STATED TASK 1
In the MACN interview, when is the Nigerian ports pilot project set to conclude?
STATED TASK 2
Carry on the MACN interview about the Nigerian ports project from the point where it stops.

PASSAGE

==*==

An interview with Carnival and Grieg Star:
The MACN is currently collaborating with the United Nations Development Programme (UNDP) to conduct a corruption risk assessment of four ports in Nigeria. This is a pilot project which began in 2012 and will conclude in August 2013, with recommendations to be made on how to reduce the risks faced at these ports. MACN is co-financing the project and is working with Nigeria’s anti-corruption unit, The Technical Unit on Governance and Anti-Corruption Reforms (TUGAR), on executing the assessment, with the support of the Nigerian Ports Authority.
The Red Flag Group had the exciting opportunity of interviewing Travis Winslow, Director of Ethics and Corporate Compliance at Carnival Corporation & plc, and Marit Trodal, Corporate Responsibility Manager of Grieg Star, who were able to share details about MACN’s project. During the interview, both Travis and Marit revealed some of the challenges faced in undertaking the risk assessment, including breaking tradition and encouraging anti-corruption practices by port workers. It is hoped that the findings of the assessment can be utilised if further countries are targeted for corruption risk assessments in the future.
Can you tell us about MACN’s direct role with regards to the pilot project initiative with the UNDP in Nigeria?
Marit: The MACN is co-financing this project and is working with local body TUGAR (The Technical Unit on Governance and Anti-Corruption Reform) who will be the body executing this project on the ground. This teamwork with the authorities is a unique relationship, where we are providing the UNDP and TUGAR with our input and perspective on the risks that arise at the ports in Nigeria.

==*==

LISTING
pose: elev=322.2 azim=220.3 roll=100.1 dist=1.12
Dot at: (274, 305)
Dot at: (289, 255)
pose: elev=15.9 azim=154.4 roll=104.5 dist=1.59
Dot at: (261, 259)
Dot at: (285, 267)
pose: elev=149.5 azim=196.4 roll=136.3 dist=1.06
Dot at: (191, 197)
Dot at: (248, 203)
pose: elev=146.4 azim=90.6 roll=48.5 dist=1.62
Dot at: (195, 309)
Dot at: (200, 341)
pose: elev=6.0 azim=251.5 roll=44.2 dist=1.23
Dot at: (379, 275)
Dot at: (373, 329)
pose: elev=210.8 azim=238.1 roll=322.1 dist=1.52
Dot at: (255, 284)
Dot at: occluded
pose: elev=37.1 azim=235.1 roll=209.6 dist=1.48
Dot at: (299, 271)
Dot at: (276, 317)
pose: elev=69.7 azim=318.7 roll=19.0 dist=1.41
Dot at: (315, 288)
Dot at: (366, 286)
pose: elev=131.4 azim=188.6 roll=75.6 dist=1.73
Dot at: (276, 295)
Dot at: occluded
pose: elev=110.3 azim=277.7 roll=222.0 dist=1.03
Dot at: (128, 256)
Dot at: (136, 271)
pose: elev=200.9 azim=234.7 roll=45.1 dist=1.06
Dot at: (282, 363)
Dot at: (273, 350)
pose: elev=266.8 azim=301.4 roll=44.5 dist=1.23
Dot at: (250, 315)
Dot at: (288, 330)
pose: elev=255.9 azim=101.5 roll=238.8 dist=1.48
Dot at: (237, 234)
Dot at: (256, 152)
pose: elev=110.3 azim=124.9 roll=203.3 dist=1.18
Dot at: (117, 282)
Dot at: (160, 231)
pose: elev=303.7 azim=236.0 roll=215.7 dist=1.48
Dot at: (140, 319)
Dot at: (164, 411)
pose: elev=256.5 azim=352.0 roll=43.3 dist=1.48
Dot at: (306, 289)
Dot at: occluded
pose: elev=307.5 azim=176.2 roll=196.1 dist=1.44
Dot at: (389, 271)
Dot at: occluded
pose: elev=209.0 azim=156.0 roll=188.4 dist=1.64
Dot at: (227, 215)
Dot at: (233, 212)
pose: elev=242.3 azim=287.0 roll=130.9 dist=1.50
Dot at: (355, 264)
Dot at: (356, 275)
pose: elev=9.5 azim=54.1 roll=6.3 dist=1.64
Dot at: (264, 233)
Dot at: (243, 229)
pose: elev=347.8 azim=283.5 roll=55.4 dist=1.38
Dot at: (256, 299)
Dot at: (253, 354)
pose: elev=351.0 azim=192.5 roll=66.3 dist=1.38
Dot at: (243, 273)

==*==

RESPONSE 1
August 2013

RESPONSE 2
Travis: One of the goals of the MACN is to work with government bodies to increase the trust with public private partnerships in general. With this project, our MACN members collated a list of “hotspots” where we have seen and/or experienced issues. We then narrowed this list down to ten hotspots which we would be most interested in assessing, and then shared the list with the UNDP. The UNDP made recommendations to us about the countries where they believed the study would be most successful. Because of the role we played identifying the interest areas, we were also able to have the opportunity to co-finance the assessment.
What impact do you think the involvement of a body such as the UNDP has made on this project?
Travis: Whenever there is a government body involved there is increased legitimacy and credibility in an initiative which, if solely managed by a private company, would be viewed as profit driven. Having the UNDP in the project helps to build a sense of trust.
Can you explain why Nigeria was chosen from the list that MACN collated to be the first hotspot for the project?
Travis: Although Carnival Corporation itself does not conduct business in Nigeria, our MACN members had made some comments regarding issues such as facilitation payments to port officials. The list that was shared with the UNDP was not ranked by us, although the UNDP did recommend the hotspots with the most likelihood of success. Together we determined Nigeria to the best country to start with.
Marit: Although Grieg Star does not have business in Nigeria either, a major motivation for beginning our project there was to tackle the corruption that is an obstacle to Nigeria attracting more foreign direct investment (Nigeria has a vision of becoming one of the world’s twenty largest economies by 2020). Moreover, we recognise that there are a lot of people in Nigeria who find the ports attractive to work in as they know it to be a great way to supplement their main salary through illegitimate means.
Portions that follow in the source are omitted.